Australia ships about a fifth of all the LNG sold on Earth, behind only the United States and Qatar. On 1 April this year, federal regulators ticked off a terminal at Geelong to start importing it back. Not an April Fool's gag — the present tense.
The lock-in came first. Queensland's three Curtis Island LNG plants were sanctioned in 2010–11 and started shipping in 2015, on twenty-year contracts to buyers in Tokyo, Seoul and Shanghai. About 80 per cent of the gas Australia produces goes overseas. Those contracts were signed in good faith, before any domestic-reservation mechanism existed; tearing them up unilaterally would torch the trade relations a third-largest exporter depends on. Which is why the new reservation scheme Canberra is wiring up for 2027 only bites on new contracts. Fair enough. Also: cold comfort to a Geelong household in July, sitting in three jumpers watching the gas meter tick like a broken pokies machine.

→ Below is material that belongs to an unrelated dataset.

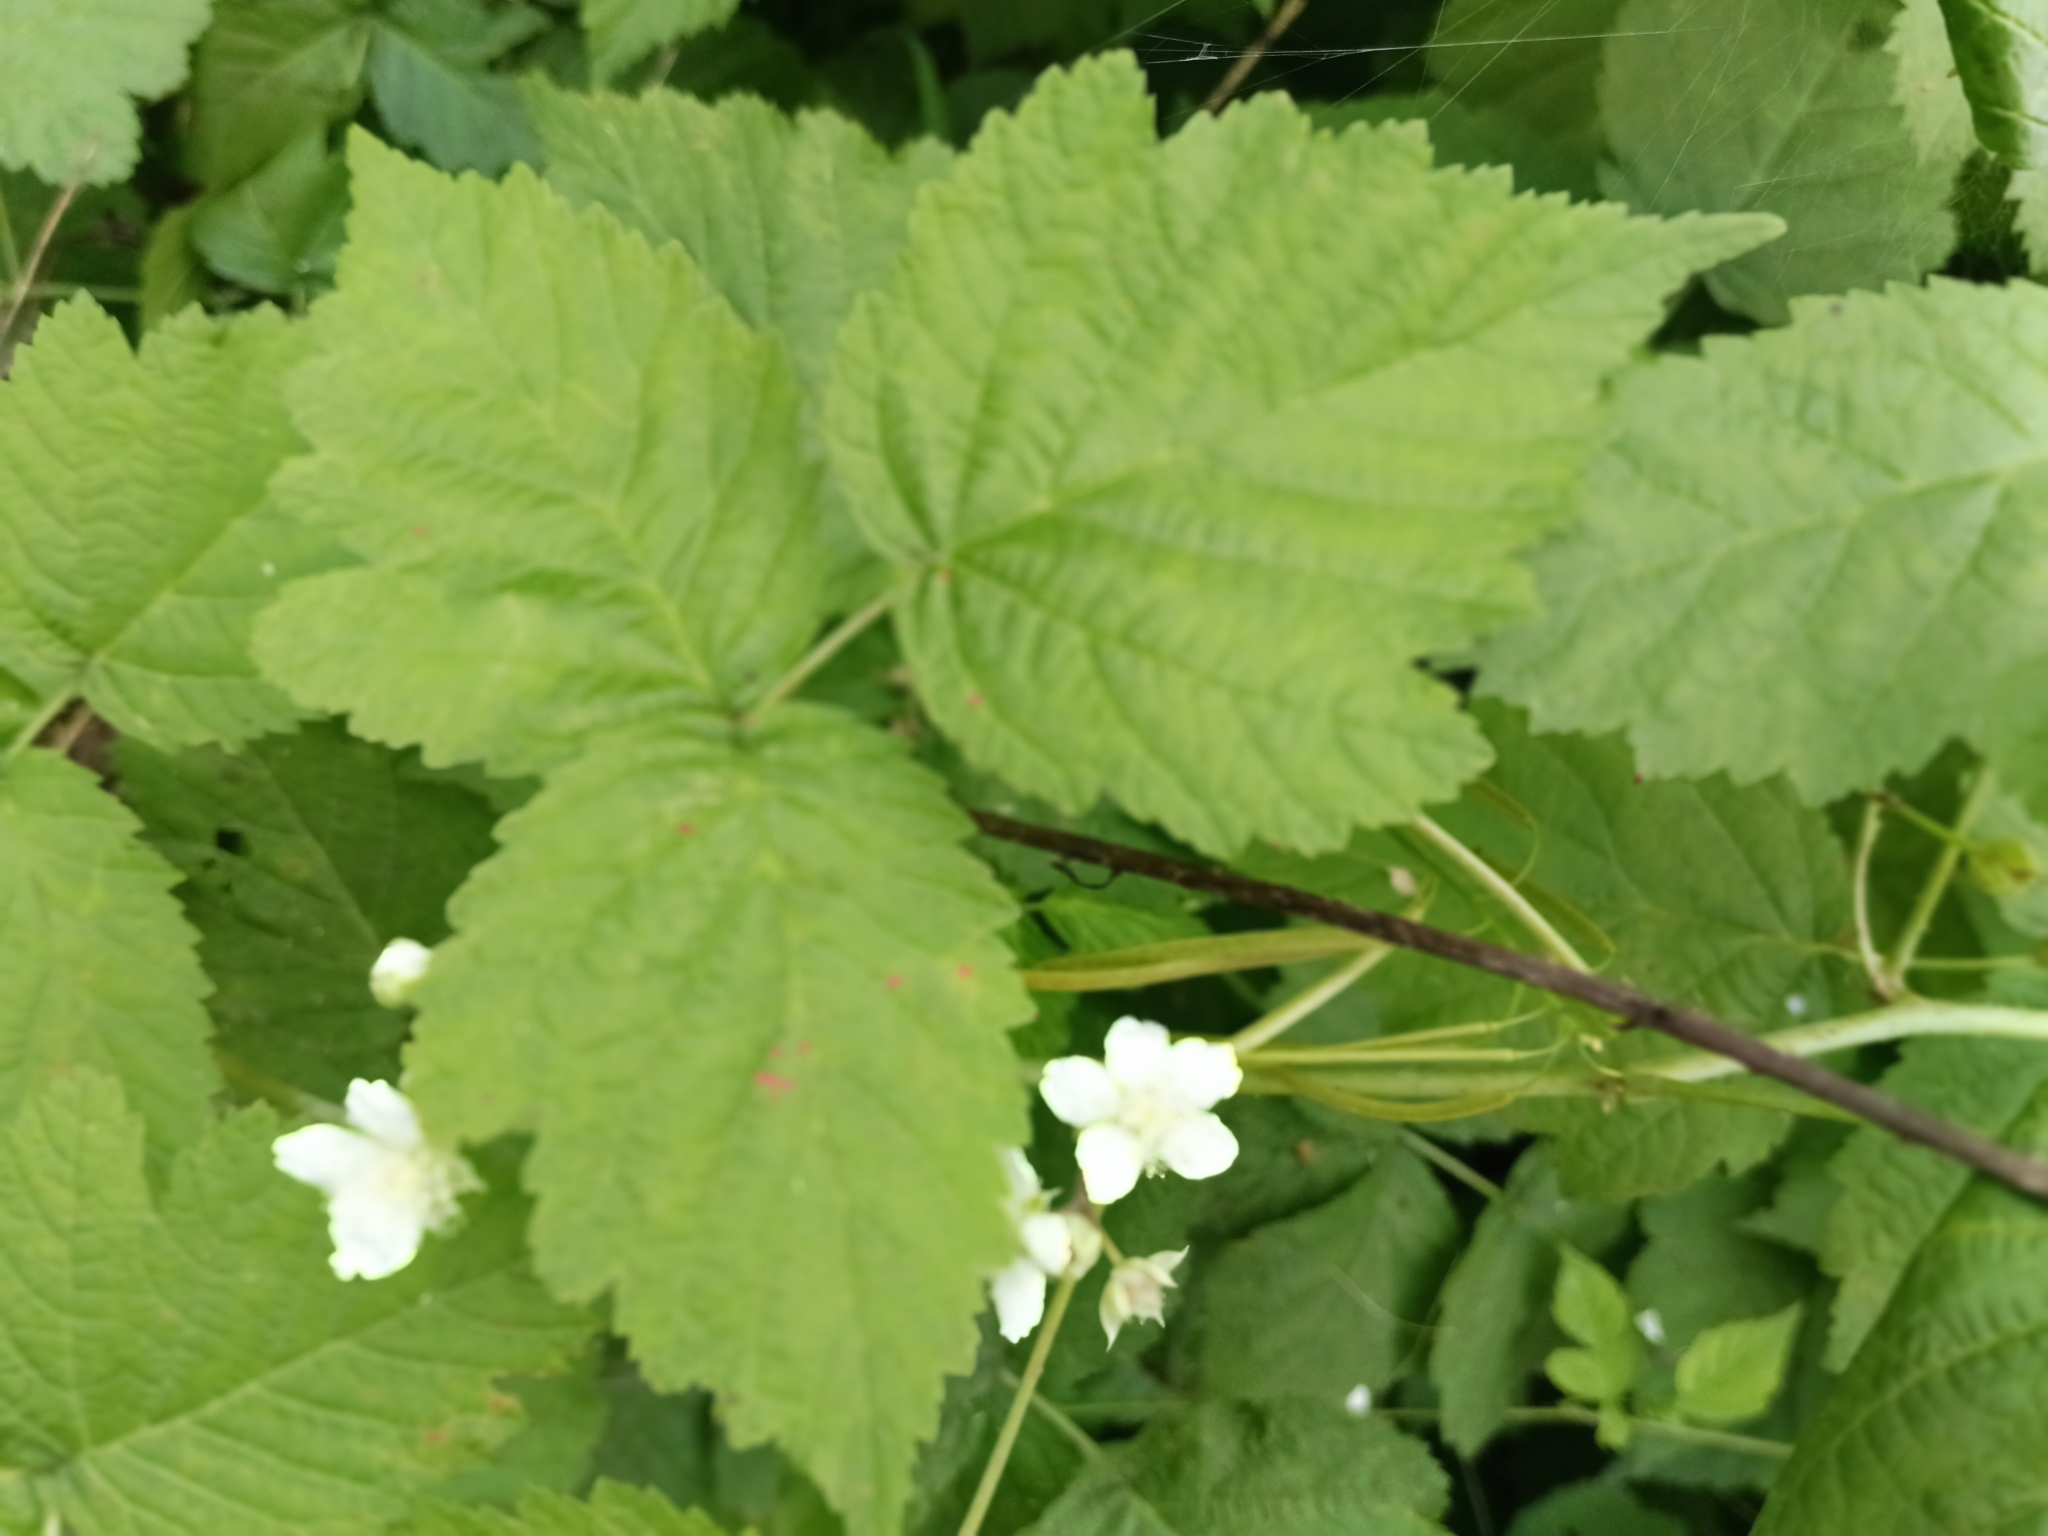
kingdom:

Then the squeeze. Bass Strait is in genteel decline. Victoria's fracking ban is bolted into the state constitution — driven less by ideology than by farmers, water-table scientists and Traditional Owners who wanted no part of it — and the conventional onshore restart since July 2021 has produced more press releases than gas. In NSW, Santos's Narrabri project is still grinding through litigation. The ACCC's latest warning is concrete: chair Gina Cass-Gottlieb says the southern states face a "supply gap of 16 PJ in July 2026 alone". East-coast wholesale prices have roughly tripled since exports began, by IEEFA's reckoning.
The missing wire. There is no economic pipeline running WA's North West Shelf to the southeast. AEMO's 2025 GSOO is upfront that the country runs two separate gas markets — one well-supplied and pointed at Asia, one declining and pointed at Melbourne. Distances are vast, terrain is hard, and successive feasibility studies have come back uneconomic. So policymakers aren't dim — they're trapped between commercial reality and the fact the front door was already monetised.
Both major parties wear this. The Curtis Island deals were Coalition-era; the Future Gas Strategy committing the country to gas "through to 2050 and beyond" is Labor's. The gas trigger — Canberra's theoretical power to claw export gas back for domestic use — has never been pulled under either.
Two gas markets. Two parties. One molecule taking the long way home.